WORK TO COMPLETE:
Update the lines from the line containing "Bir hafta boyunca karanfilli su içerseniz" to the line containing "berikut bukti-bukti" by replacing "Eylül" with "Ekim", leaving everything else unchanged. Omit the pictures from your answer.

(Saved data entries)
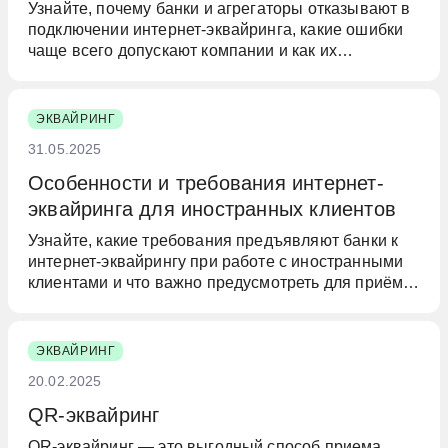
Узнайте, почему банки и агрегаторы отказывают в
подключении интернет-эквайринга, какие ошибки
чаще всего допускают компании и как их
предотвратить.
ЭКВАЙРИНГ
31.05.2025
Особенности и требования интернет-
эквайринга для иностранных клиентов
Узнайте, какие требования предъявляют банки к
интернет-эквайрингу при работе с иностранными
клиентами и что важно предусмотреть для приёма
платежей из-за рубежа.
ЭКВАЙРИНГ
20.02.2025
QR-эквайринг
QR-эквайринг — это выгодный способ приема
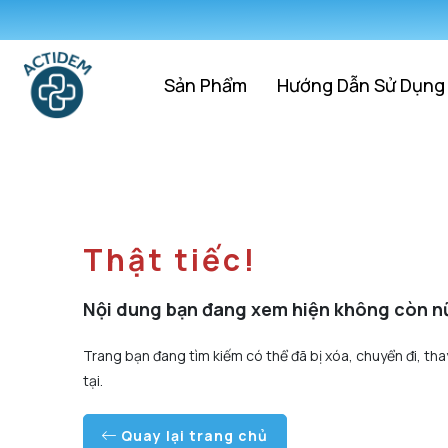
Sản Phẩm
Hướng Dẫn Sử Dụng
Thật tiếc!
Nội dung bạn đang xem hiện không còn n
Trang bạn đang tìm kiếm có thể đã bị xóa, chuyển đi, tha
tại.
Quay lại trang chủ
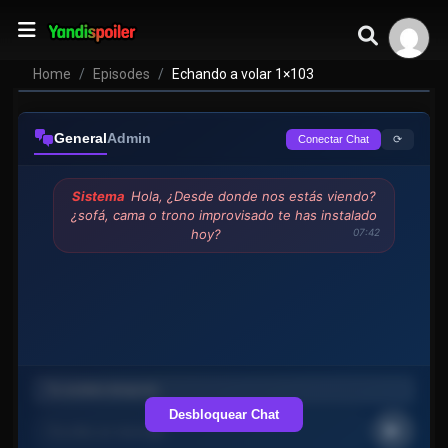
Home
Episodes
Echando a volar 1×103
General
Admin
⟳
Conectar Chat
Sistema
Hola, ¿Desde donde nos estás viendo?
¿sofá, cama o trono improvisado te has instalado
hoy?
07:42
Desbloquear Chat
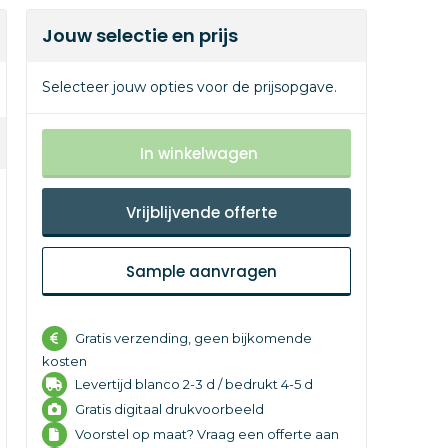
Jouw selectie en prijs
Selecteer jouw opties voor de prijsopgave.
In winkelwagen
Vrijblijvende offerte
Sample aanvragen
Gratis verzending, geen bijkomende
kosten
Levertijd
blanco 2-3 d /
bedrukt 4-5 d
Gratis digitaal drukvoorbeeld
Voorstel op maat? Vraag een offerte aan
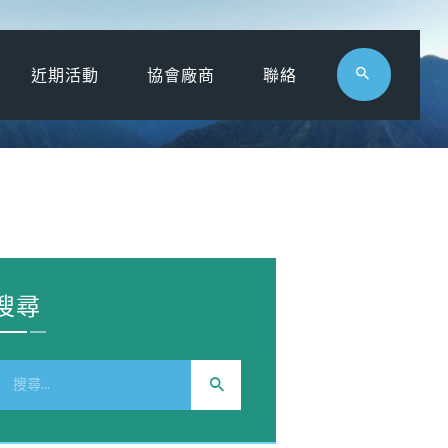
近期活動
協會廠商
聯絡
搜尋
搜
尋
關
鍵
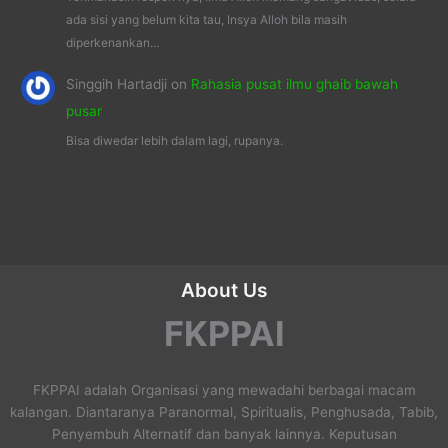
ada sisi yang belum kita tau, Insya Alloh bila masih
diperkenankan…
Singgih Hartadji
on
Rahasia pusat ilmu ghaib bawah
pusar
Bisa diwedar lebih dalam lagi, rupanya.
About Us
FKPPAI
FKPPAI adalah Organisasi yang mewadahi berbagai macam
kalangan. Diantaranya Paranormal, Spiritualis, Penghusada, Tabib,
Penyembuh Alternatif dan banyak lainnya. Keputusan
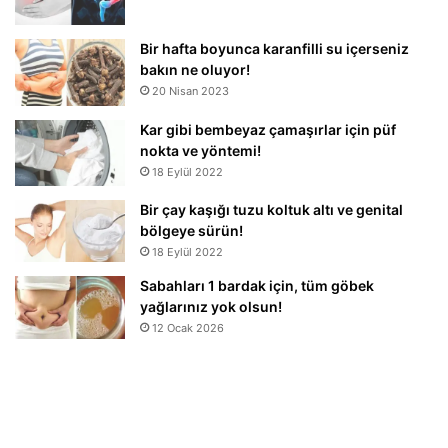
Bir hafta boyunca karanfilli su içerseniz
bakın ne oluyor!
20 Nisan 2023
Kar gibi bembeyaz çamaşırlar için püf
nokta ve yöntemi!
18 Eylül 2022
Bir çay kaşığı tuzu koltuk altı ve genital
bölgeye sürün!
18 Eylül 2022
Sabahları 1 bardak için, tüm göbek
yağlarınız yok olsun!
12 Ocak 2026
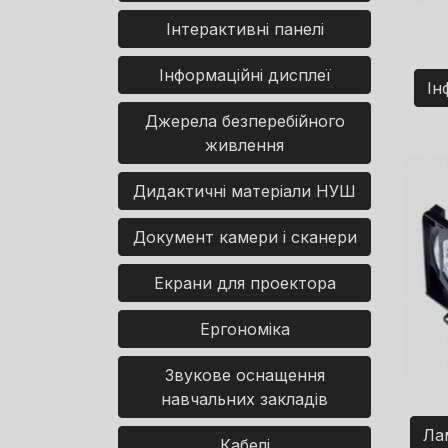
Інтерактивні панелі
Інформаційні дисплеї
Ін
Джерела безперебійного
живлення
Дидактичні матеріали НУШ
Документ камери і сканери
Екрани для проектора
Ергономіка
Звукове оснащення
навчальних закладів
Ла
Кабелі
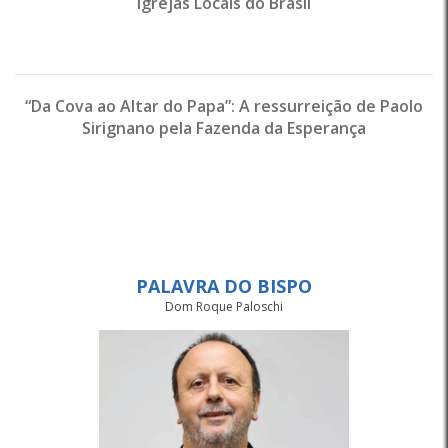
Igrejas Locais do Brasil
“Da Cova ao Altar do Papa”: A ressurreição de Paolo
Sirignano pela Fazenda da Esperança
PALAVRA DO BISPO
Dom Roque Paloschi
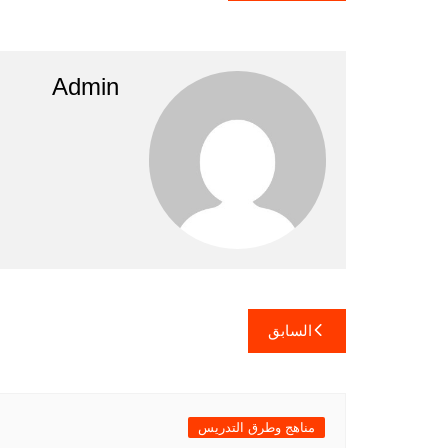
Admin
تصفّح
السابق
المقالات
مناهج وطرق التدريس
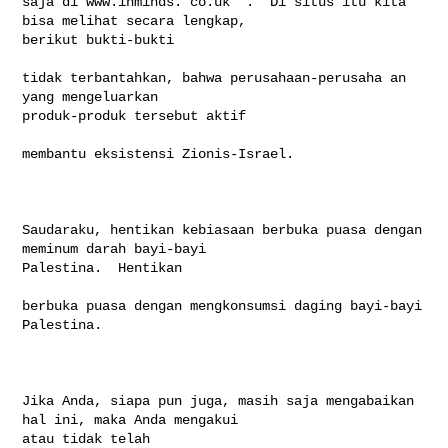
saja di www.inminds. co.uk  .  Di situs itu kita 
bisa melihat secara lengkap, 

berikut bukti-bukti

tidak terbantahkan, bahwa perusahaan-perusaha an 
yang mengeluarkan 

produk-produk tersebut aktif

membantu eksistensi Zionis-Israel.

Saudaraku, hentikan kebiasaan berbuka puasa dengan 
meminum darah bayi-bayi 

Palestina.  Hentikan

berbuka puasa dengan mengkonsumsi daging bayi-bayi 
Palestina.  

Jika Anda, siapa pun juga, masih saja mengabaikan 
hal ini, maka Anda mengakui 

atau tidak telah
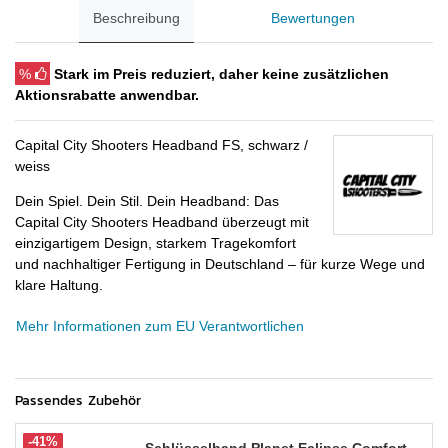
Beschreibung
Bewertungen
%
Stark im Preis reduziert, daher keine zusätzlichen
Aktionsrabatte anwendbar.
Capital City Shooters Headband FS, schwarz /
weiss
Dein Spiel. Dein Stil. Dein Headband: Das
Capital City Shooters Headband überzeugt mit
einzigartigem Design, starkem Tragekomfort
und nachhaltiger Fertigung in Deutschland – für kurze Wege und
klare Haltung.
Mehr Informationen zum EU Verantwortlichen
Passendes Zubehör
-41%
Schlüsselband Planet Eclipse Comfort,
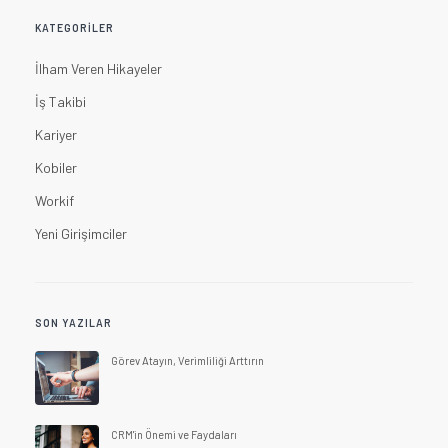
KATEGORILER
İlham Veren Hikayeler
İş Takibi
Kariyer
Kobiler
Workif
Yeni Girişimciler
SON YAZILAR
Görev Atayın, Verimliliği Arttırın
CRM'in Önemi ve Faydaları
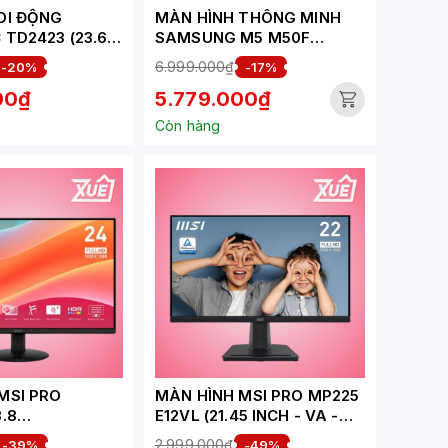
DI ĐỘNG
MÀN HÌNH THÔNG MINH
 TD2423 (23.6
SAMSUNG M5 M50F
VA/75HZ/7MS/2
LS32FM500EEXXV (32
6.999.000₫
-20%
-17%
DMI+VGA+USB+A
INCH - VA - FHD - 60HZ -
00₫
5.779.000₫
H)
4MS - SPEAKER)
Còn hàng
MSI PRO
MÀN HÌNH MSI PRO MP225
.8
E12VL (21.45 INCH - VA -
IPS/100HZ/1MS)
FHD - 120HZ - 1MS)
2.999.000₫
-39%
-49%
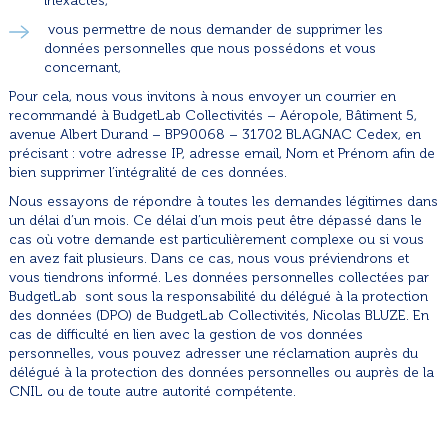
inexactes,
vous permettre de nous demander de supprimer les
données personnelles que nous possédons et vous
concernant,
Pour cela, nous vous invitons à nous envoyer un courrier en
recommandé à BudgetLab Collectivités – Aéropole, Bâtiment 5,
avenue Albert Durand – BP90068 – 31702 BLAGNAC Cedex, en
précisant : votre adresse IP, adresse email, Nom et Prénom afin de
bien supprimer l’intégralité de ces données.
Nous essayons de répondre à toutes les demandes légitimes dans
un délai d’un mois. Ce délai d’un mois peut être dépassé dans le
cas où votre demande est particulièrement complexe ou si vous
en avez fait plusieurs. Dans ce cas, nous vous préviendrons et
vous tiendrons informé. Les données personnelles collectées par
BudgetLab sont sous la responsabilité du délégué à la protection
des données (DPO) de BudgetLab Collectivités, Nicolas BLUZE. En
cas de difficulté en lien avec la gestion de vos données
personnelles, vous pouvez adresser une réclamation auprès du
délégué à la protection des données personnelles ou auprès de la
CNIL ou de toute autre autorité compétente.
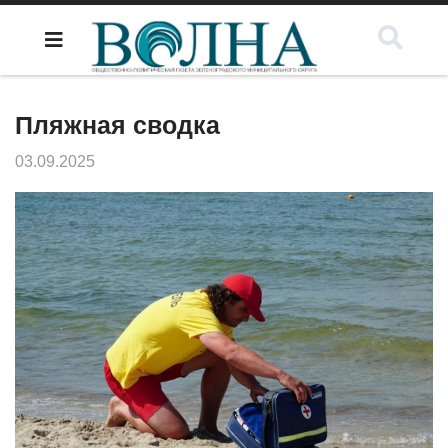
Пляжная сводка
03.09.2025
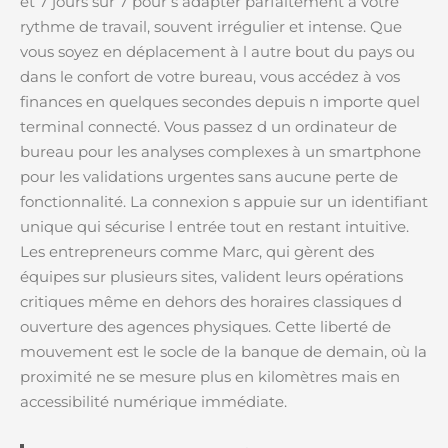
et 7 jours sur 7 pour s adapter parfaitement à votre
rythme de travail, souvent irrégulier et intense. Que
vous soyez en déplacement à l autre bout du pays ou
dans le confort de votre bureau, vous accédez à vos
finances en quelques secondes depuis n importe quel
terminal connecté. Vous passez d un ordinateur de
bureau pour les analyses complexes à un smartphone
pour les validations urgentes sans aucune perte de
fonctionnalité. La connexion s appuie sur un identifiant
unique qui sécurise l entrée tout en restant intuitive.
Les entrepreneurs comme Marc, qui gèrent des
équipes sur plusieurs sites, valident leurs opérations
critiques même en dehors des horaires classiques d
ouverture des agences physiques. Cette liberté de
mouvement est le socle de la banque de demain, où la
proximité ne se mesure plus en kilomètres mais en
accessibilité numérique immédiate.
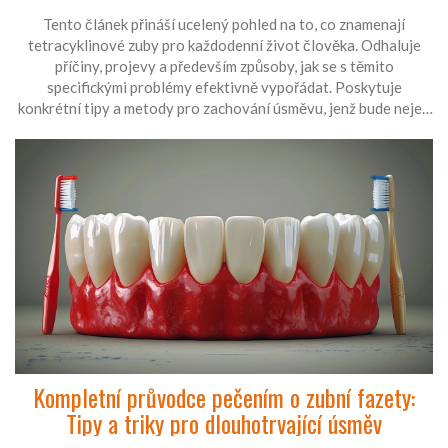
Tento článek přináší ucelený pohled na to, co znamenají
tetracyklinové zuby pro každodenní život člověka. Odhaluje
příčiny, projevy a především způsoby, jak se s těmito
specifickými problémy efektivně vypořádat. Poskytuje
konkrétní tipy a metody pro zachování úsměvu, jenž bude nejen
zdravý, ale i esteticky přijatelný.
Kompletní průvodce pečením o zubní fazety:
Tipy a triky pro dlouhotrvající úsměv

EXERCISE ANSWER:
Bir hafta boyunca karanfilli su içerseniz
bakın ne oluyor!
20 Nisan 2023
Kar gibi bembeyaz çamaşırlar için püf
nokta ve yöntemi!
18 Ekim 2022
Bir çay kaşığı tuzu koltuk altı ve genital
bölgeye sürün!
18 Ekim 2022
Sabahları 1 bardak için, tüm göbek
yağlarınız yok olsun!
12 Ocak 2026
Інтерактивні панелі
Інформаційні дисплеї
Ін
Джерела безперебійного
живлення
Дидактичні матеріали НУШ
Документ камери і сканери
Екрани для проектора
Ергономіка
Звукове оснащення
навчальних закладів
Ла
Кабелі
Igrejas Locais do Brasil
“Da Cova ao Altar do Papa”: A ressurreição de Paolo
Sirignano pela Fazenda da Esperança
PALAVRA DO BISPO
Dom Roque Paloschi
Admin
تصفّح
السابق
المقالات
مناهج وطرق التدريس
saja di www.inminds. co.uk  .  Di situs itu kita 
bisa melihat secara lengkap, 

berikut bukti-bukti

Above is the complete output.